There is an obvious difficulty in teaching something that cannot be measured, without a gauge it can be difficult to understand or quantify how a student is progressing.

At AIS Dr. Quach explained, “soft skills are not teachable, but they are part of the curriculum, it is a process of learning that is incorporated in to the course ... participation in class gives students confidence, the confidence to participate in something, to be involved in something.”

That self confidence and belief in their abilities is a way of developing soft skills, we can see the results when a student is comfortable expressing their opinion or answering questions.

As Dr. Quach said, soft skills “encourage the student and create a momentum of participation, that participation little by little, give the children the ability to communicate”.

Dr. Quach reflected, “10 or 15 years ago in Cambodia, the system was very teacher centric, teachers would teach and the students would listen. The students were so quiet, to the point where they were not brave enough to raise their hand or go on stage and give a presentation, so soft skills and the ability to express themselves was not there”.

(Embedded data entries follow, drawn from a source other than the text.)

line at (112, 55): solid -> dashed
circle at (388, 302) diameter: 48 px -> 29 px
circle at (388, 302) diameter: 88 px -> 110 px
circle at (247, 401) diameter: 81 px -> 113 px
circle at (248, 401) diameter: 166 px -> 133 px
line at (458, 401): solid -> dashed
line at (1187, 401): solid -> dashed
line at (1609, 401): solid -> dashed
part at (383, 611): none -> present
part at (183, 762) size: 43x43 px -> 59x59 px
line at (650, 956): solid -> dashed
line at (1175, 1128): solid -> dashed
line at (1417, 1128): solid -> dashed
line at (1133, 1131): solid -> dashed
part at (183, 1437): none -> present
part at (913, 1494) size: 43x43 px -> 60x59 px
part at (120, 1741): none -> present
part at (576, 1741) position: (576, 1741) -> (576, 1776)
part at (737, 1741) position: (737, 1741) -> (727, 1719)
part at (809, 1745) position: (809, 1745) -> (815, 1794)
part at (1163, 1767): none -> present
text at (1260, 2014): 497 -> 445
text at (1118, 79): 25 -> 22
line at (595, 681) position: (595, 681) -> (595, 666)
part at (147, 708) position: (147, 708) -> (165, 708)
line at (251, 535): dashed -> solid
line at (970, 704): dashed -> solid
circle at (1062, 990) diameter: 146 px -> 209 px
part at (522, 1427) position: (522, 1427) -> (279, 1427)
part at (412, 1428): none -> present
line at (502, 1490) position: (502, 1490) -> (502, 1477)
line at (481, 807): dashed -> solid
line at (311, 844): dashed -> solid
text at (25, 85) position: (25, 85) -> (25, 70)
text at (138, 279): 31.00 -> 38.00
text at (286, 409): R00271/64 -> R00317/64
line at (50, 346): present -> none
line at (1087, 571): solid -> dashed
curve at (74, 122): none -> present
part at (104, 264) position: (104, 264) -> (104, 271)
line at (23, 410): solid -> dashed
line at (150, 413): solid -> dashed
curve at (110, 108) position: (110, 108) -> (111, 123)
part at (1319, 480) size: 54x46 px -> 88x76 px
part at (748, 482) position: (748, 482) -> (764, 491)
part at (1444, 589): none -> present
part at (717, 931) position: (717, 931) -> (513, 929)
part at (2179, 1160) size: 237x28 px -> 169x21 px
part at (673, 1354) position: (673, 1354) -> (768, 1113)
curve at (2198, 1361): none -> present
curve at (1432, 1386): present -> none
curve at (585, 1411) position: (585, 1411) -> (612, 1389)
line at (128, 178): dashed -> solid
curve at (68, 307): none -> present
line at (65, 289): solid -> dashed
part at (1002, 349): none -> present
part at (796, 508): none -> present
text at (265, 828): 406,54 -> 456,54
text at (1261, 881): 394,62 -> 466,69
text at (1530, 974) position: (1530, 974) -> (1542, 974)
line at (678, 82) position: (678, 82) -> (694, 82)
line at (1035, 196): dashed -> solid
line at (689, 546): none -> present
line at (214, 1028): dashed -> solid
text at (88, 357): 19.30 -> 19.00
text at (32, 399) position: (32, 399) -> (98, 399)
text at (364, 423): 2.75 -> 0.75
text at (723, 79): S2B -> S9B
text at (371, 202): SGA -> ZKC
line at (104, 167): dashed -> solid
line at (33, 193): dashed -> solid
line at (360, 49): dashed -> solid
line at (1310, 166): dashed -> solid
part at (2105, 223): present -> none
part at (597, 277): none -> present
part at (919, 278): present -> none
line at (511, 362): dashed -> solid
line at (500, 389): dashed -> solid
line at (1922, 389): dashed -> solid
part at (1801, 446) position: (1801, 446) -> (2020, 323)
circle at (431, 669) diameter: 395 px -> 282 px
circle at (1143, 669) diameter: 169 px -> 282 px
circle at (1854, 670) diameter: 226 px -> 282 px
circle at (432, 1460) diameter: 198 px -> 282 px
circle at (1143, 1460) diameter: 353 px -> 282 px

Now things are changing in Cambodian education and thanks to schools like AIS, a new approach has been developed with prioritisation placed on soft skills.

Dr. Quach gave us an example of how AIS would impart the knowledge of soft skills to students, “the teacher will ask you, stand up, talk to each other, interact and communicate, so the process itself is a hard skill, but the feeling you get the ability to normalise interaction, to get used to it, that is a soft skill. That is very hard to measure and not very tangible, soft skills are something that you get from those processes (of interacting)”.

In terms of the right time to begin learning soft skills, Dr. Quach recommends that “usually as early as possible, it is never too early to incorporate in to a child’s mind these principles”, he said.

Given that the acquisition of soft skills is a life-long process, “the more you have students involved and the earlier you have students involved the better” recommends Dr. Quach.

At AIS, teaching soft skills is not just a classroom course, it is an integral part of the whole curriculum that can enhance student performance, enrich student’s self confidence and ultimately enhance their quality of life.